A recent VoxUkraine’s text discusses a few reasons for Ukraine to consider default on, and restructuring of, its debt. This article present a few arguments why the default and restructuring scenario should be avoided, at least in 2015. Our main point is that defaulting is likely to make Ukraine and its economy more vulnerable in the near-term, which may threaten the very existence of the state.

To put these ideas into a wider context, it should be mentioned that during this spring Russia is likely to call a $3bn Eurobond structured under English law and listed at the Irish Stock Exchange. Given the high volume ($3bn is about 10% of the total budget expenditures for 2015 at the current exchange rates) and tight schedule, it will be next to impossible for Ukraine to repay if the IMF does not support the country. It is, in fact, the time to think about what is to happen if the government does not pay in time.

First, the success of the default scenario depends on effective negotiation with the bondholders. Since Russia solely bought a $3bn Eurobond, which is about one-fifth of all Ukraine Eurobonds outstanding or about three-fourth of those maturing in 2015, it can execute substantial power in the negotiation process in order to impede a successful and timely agreement. Therefore, Ukraine should try not to provide its aggressor with a straightforward leverage in the conflict.

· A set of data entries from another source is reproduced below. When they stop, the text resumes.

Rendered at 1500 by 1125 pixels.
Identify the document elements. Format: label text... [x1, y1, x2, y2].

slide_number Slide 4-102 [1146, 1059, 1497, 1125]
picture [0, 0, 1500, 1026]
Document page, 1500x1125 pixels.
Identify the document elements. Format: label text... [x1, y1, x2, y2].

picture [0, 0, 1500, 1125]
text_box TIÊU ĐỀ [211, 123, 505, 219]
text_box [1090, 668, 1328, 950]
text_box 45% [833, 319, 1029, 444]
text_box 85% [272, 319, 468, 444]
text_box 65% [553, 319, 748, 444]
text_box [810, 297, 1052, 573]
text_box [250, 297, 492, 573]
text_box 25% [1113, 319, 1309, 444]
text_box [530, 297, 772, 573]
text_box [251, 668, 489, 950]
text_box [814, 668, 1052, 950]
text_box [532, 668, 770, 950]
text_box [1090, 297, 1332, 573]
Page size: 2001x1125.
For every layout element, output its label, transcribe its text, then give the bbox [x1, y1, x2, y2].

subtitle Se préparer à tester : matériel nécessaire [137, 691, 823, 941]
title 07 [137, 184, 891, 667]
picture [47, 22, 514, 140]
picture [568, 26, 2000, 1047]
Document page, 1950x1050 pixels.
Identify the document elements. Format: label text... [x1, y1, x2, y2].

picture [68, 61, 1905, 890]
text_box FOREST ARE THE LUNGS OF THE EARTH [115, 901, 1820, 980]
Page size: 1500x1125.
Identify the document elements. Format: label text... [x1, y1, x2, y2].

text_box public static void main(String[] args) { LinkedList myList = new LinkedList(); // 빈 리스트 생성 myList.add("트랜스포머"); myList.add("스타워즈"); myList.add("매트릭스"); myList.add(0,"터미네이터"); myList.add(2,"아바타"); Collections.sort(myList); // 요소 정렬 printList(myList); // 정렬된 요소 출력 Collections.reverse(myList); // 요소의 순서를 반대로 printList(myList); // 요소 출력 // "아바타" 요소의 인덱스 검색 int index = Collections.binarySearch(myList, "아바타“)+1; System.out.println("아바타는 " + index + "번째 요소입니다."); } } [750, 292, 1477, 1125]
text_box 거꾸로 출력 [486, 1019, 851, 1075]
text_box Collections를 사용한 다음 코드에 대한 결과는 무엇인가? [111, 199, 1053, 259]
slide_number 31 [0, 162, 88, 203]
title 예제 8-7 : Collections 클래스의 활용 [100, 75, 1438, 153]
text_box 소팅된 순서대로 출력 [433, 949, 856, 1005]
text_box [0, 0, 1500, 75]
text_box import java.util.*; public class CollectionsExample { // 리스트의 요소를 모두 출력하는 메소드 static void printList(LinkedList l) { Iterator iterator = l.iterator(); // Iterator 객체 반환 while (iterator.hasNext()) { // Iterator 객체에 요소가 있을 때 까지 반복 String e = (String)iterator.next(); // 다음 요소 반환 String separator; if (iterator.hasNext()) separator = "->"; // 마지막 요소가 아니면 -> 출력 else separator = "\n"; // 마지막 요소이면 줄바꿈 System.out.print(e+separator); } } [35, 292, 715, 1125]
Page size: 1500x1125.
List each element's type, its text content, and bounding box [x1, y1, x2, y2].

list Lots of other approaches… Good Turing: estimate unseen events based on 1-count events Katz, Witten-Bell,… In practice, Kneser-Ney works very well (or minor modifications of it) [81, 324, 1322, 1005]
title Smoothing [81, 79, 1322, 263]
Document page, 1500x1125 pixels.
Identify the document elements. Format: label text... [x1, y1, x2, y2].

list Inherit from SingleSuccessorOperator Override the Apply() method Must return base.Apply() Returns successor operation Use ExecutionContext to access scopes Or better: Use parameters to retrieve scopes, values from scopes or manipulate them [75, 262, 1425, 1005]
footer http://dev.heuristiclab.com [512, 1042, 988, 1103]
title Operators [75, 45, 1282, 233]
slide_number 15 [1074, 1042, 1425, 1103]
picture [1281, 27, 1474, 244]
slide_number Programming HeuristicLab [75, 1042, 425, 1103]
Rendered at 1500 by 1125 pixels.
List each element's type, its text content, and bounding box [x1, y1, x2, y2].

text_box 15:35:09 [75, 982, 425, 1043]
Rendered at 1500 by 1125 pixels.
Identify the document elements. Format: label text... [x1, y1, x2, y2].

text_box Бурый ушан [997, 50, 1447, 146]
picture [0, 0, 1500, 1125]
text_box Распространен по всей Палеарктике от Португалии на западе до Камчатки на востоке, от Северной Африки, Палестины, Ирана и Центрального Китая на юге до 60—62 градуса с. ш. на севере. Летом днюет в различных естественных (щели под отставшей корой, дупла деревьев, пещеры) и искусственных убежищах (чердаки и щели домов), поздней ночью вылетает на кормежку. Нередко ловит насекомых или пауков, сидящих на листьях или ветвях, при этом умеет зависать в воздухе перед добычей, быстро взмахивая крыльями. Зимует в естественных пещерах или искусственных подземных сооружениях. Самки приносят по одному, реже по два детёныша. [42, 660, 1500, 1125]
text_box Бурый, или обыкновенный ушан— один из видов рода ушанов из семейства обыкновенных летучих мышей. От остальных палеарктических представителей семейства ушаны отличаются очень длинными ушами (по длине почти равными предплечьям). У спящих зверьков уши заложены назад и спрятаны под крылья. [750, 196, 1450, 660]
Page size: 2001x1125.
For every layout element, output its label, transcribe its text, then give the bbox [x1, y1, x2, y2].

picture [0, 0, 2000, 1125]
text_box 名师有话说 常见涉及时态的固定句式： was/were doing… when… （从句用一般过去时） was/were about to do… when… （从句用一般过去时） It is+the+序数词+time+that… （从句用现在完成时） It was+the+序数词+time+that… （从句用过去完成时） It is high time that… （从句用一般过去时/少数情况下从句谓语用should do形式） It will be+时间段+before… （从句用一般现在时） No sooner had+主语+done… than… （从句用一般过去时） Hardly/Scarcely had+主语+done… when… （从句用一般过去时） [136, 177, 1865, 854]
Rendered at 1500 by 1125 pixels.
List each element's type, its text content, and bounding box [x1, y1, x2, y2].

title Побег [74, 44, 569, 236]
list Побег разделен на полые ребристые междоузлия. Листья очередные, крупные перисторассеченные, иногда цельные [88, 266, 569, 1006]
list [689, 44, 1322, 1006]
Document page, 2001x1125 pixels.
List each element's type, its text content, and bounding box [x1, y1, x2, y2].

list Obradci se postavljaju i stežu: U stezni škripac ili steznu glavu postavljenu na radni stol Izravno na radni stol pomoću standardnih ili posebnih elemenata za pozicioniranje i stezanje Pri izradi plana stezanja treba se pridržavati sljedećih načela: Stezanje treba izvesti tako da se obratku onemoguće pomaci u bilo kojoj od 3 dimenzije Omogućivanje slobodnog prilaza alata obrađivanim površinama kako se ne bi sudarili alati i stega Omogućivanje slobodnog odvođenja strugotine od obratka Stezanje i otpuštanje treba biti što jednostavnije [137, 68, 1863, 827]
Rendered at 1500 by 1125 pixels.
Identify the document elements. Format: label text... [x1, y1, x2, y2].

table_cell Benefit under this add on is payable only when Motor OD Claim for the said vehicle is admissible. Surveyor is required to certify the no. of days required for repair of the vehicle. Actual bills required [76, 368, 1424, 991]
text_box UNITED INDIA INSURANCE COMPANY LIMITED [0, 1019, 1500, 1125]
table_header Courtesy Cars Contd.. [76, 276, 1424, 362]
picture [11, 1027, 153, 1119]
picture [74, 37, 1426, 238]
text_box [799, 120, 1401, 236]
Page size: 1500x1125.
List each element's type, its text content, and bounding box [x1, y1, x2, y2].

Second, the government has to have enough credibility to navigate through default successfully. Had it a proven track record of fighting corruption, deregulation and investigation of economic crimes committed by former president Yanukovych and his team, the government would have a strong voice in talks with creditors. But the progress in reforms remain sluggish, so we should not assume the start of debt restructuring talks to bring superior efficiency into the government actions.

Third, a slow progress on debt restructuring may hit Ukraine’s economy hard. Historically, defaults were often followed by high inflation and currency crashes, as Reinhart and Rogoff observed. Superimposed with the military conflict in the Eastern Ukraine, such events are to exacerbate the ongoing economic decline (-8.2% GDP in 2014 and -2.3% GDP in 2015 according to the World Bank) and increase the risk of political instability.

To summarize, default or debt restructuring can be painful. On top of that, defaulting in 2015 poses additional threats to Ukraine because Russia is likely to have much leverage over the process. A voluntary debt restructuring does not seem to be a viable option because of the same reason.

It might be more reasonable to talk about debt restructuring later when the government becomes credible enough and the Russian influence subsides.